Now, Elinor Graham, had to reconsider everything. Young Tommy was, for the time being, in her care. His mother was hospitalized in critical condition, no one was sure whether she would live or not. Young Tommy, bruised and scarred from his father's repeated beatings, now had people eyeing him with suspicion. After all, young children just don't kill their parent.
Once again, the police were at her door.
"Mrs. Graham, I need to talk to the boy again."
"Haven't you talked to him enough?"
"We just have a few more questions."
"What more can he tell you? His mother told you everything before she went into the coma. He told you exactly what he did. What more can you want from that child?"
"The child killed his father, ma'am. We need to find out whether he planned to do it or not."
"Yes, the child killed his father. My son. The man who had just brutally beat the boy's mother in front of his eyes. The man who has left scars all over that little boy's body."

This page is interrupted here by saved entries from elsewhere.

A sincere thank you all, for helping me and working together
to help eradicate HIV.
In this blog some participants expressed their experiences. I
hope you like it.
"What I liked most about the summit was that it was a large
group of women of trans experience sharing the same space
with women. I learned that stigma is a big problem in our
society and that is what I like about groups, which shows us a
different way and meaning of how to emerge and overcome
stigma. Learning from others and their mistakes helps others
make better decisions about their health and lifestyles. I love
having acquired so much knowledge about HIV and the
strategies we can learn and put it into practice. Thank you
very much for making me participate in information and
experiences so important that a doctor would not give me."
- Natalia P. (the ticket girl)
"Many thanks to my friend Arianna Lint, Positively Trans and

"I understand that this is difficult for you ma'am."
"What are you going to do, charge that poor child with murder?"
"No, ma'am. But there might be a manslaughter charge. We don't know yet."

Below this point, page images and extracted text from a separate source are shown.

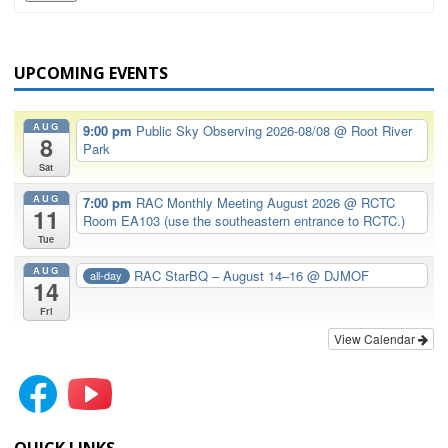
UPCOMING EVENTS
AUG
9:00 pm
Public Sky Observing 2026-08/08
@ Root River
8
Park
Sat
AUG
7:00 pm
RAC Monthly Meeting August 2026
@ RCTC
11
Room EA103 (use the southeastern entrance to RCTC.)
Tue
AUG
RAC StarBQ – August 14–16
@ DJMOF
all-day
14
Fri
View Calendar
QUICK LINKS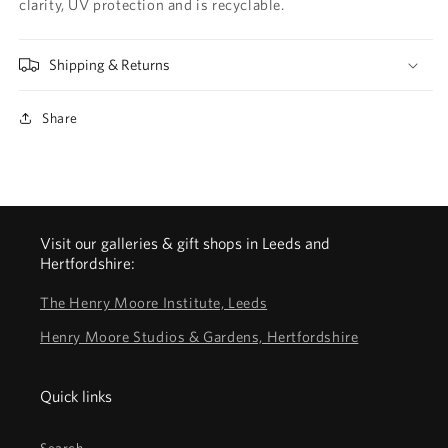
clarity, UV protection and is recyclable.
Shipping & Returns
Share
Visit our galleries & gift shops in Leeds and
Hertfordshire:
The Henry Moore Institute, Leeds
Henry Moore Studios & Gardens, Hertfordshire
Quick links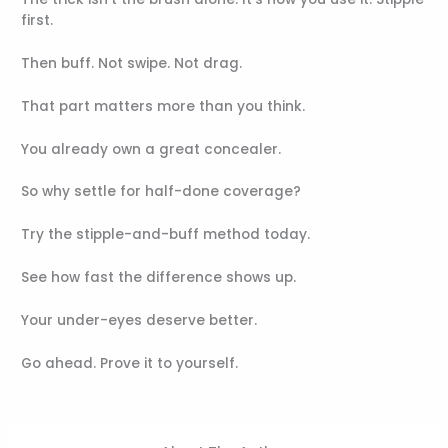
first.
Then buff. Not swipe. Not drag.
That part matters more than you think.
You already own a great concealer.
So why settle for half-done coverage?
Try the stipple-and-buff method today.
See how fast the difference shows up.
Your under-eyes deserve better.
Go ahead. Prove it to yourself.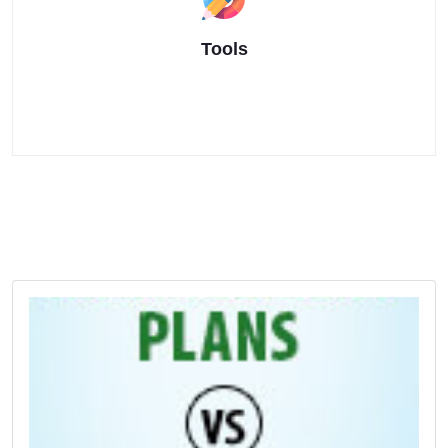
Tools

They had talked to Tommy yet again. Elinor had hovered over the boy trying to protect him, while he repeated the same story he had already told a dozen times. All the while, Elinor wondered what had happened to her son.
Tom had grown up in a normal household and family. Father, Mother, two sisters. He had never been beaten. Nor had he ever received more that a swift swat on the behind when he had been a small child, doing something unsafe like reaching for the hot stove.

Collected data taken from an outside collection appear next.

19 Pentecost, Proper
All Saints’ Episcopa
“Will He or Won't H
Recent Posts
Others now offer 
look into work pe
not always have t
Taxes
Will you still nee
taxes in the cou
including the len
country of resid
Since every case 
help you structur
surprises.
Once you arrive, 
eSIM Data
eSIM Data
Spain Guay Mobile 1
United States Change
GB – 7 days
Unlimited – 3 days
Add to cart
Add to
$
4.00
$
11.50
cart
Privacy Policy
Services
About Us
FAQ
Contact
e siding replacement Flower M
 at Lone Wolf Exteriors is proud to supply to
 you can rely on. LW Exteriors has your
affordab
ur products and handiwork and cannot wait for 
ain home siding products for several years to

In school, he had been well liked by his peers and his teachers, rarely getting into any trouble. He had graduated from both high school and college as valedictorian of his class. After college, he had begun and still owned a prosperous computer business. Now. He was dead at thirty.
When Elinor allowed herself to think, the one uncertainty that raged in her mind was, when did he change into the monster that he became. Elinor had wanted to visit Sheri in the hospital and ask the question, but now that the young woman had slipped into a coma that door was closed to her.
Before the week was out, Elinor was being barraged by the media about the story. They were everywhere; calling on the telephone repeatedly and camping on her front yard. Twice a week she had to take Tommy to a psychologist and it was terrible for him. The reporters would beat at the car windows and photograph him hunkered down in the front seat of the car.
Elinor had asked the police if there was not something she could do, but they had told her that it would die down and her best bet was to wait it out. What bothered her the most was the press and the chief district attorney all but called her grandson a murderer.
The police showed up two weeks later with a warrant for the child's arrest. Manslaughter charges. The two cops were extremely apologetic and said they thought the whole thing was ridiculous. Elinor asked and was allowed to take Tommy to the police station herself; but not without an escort.